Et si l’adage du « repas le plus important de la journée » avait plus de fondement qu’on ne le pensait ? Une étude publiée dans Communications Medicine affirme que l’heure du petit-déjeuner influence directement la santé, et donc la longévité. Les chercheurs, qui ont suivi près de 3 000 Britanniques âgés de 42 à 94 ans pendant deux décennies, concluent que retarder ce premier repas augmente les risques de maladies et de mortalité.

Un repas tardif associé à de multiples troubles

Les participants qui prenaient leur petit-déjeuner tard affichaient une probabilité plus élevée de souffrir de fatigue chronique, de problèmes bucco-dentaires, d’anxiété, de dépression et d’une accumulation de pathologies.
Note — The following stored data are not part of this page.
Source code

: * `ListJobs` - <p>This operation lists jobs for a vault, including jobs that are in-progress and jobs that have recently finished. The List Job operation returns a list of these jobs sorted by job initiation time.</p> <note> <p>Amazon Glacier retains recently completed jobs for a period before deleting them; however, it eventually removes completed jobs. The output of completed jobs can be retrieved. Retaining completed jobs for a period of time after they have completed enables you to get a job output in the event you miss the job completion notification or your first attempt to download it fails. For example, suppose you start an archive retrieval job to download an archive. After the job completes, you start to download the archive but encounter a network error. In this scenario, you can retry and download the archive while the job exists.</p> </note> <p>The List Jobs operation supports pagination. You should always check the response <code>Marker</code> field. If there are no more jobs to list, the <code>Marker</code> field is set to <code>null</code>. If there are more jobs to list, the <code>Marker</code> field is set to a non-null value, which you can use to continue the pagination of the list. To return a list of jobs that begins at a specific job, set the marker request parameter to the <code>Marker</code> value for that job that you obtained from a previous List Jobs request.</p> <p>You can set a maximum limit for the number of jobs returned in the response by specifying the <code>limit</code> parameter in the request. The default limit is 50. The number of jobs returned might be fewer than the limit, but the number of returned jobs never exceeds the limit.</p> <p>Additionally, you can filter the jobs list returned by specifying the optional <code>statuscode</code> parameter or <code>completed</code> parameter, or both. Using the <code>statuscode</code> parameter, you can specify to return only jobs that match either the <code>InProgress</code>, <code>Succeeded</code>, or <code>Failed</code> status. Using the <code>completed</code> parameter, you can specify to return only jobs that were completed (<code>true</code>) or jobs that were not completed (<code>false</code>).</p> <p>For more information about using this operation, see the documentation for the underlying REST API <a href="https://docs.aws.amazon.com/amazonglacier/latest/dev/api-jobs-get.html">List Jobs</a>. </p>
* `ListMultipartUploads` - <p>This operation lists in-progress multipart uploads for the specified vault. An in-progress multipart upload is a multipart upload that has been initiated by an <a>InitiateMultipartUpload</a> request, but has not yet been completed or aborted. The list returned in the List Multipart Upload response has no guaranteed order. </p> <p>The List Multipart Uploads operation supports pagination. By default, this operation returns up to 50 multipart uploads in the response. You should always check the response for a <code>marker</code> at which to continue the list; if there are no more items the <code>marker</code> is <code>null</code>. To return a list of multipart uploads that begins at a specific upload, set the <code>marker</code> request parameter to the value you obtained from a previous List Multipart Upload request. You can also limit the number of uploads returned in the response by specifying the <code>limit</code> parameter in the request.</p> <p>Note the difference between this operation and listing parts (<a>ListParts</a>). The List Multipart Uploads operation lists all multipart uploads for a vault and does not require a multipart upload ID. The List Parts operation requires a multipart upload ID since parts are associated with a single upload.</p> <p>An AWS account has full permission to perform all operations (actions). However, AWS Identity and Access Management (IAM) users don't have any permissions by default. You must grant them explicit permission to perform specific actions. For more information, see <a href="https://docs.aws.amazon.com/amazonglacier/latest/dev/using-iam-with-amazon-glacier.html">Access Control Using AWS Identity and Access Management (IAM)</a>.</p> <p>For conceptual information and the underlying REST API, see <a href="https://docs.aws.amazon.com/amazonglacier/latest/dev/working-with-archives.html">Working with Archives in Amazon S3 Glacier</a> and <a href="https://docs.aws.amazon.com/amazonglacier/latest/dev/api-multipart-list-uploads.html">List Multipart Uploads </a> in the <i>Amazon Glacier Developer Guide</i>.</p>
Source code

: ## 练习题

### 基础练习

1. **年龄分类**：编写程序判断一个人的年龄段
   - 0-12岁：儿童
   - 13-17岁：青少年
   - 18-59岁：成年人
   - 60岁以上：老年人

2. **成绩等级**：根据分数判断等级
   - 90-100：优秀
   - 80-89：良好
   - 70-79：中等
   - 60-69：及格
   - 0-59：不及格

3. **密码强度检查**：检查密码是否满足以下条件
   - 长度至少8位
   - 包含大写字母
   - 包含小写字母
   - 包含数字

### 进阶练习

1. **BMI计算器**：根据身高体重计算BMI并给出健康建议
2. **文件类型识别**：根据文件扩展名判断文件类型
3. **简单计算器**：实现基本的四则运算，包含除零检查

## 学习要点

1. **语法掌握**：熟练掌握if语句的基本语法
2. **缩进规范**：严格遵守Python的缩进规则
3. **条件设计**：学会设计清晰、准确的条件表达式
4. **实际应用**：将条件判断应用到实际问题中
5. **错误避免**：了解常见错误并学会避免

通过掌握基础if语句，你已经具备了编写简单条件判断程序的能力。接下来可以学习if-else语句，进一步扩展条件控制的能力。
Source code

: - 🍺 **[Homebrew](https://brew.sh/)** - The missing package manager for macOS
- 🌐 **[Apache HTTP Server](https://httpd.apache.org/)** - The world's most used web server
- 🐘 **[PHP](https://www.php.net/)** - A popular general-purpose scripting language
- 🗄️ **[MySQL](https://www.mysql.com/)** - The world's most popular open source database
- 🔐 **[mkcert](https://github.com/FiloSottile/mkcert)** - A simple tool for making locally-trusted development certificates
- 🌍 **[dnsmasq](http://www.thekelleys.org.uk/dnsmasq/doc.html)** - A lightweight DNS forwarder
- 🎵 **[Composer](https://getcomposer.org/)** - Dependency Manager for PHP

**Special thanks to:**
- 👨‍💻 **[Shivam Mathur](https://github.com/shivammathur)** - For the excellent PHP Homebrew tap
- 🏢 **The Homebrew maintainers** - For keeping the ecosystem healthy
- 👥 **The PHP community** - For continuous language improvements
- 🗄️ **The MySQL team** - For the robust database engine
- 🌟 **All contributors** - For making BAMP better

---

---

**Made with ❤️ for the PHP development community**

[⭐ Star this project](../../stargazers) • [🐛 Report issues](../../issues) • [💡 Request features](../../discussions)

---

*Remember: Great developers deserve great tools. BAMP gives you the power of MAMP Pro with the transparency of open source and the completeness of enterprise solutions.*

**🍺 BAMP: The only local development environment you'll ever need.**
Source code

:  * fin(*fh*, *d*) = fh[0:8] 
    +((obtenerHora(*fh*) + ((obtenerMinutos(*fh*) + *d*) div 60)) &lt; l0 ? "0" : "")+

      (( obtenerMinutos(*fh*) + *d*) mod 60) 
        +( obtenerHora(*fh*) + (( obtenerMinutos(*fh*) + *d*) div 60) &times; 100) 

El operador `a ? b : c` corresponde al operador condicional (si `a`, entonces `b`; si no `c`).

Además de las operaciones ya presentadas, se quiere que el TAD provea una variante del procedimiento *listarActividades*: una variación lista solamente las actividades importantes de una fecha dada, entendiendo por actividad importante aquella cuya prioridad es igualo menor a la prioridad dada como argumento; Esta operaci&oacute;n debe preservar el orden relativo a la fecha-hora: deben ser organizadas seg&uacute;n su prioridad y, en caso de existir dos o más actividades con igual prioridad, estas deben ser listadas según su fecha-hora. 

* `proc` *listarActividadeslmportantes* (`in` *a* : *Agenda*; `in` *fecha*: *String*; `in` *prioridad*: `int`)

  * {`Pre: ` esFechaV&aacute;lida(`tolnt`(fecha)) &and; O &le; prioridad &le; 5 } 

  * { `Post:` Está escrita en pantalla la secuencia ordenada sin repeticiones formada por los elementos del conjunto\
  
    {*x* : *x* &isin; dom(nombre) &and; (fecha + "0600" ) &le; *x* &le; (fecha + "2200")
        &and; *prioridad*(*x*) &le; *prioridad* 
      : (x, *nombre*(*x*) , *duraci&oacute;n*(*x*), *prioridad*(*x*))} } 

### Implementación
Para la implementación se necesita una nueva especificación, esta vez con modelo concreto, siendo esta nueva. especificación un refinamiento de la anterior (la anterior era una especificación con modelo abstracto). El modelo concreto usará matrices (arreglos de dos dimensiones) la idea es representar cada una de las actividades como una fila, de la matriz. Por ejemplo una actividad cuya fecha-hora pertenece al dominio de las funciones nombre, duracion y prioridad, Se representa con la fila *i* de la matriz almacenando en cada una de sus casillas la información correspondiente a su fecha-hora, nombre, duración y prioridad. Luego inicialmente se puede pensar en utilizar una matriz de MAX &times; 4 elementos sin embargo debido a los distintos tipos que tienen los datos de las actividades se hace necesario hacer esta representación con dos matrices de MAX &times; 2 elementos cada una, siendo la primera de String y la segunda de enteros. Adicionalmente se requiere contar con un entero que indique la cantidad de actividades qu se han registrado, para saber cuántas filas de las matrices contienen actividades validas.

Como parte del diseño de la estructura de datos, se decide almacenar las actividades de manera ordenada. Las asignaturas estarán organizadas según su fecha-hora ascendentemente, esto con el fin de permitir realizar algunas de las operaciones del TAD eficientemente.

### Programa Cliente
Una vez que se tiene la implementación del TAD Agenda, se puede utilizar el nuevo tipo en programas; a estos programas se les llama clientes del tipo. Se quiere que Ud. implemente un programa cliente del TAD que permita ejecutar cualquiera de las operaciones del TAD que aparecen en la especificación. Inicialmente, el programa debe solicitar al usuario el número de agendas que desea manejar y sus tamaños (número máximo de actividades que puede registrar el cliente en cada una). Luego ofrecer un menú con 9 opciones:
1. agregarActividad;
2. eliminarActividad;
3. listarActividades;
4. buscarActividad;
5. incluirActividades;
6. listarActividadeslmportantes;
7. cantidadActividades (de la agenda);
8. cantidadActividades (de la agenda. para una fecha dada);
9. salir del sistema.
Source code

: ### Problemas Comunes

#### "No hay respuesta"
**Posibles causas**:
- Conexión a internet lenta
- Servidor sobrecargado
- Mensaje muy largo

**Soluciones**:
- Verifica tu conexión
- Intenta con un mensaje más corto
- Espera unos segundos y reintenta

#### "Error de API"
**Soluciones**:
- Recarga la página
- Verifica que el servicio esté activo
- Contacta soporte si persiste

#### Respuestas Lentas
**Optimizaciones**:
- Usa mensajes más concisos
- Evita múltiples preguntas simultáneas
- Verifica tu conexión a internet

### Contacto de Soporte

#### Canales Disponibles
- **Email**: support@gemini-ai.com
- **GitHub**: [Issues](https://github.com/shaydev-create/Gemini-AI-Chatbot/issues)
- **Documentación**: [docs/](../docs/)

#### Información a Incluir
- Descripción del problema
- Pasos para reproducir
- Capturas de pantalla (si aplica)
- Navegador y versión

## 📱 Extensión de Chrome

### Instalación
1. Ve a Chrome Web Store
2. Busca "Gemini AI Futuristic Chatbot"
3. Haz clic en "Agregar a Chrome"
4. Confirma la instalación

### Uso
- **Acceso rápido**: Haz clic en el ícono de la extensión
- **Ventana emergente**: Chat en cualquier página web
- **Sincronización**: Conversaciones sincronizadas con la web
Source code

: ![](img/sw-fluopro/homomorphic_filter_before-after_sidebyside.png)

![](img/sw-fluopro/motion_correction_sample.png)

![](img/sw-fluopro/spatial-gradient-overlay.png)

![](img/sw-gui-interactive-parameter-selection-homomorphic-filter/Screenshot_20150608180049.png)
Autrement dit, repousser le premier repas de la journée s’accompagne d’un cocktail de troubles physiques et psychologiques. Les chercheurs observent aussi que les personnes au rythme de vie décalé, souvent qualifiées de « couche-tard », sont particulièrement exposées, leurs repas étant régulièrement décalés dans le temps.

Des horaires réguliers, clé d’un vieillissement en meilleure santé

L’étude souligne que ces résultats prennent tout leur sens chez les personnes âgées, pour qui la régularité des repas jouerait un rôle essentiel dans le maintien d’une bonne santé. Les auteurs recommandent ainsi d’instaurer et de préserver des horaires fixes pour le petit-déjeuner, le déjeuner et le dîner, estimant qu’il s’agit d’une stratégie simple mais efficace pour favoriser un vieillissement plus serein. En d’autres termes, se lever tard et repousser le café-croissant du matin pourrait peser plus lourd qu’il n’y paraît sur l’espérance de vie.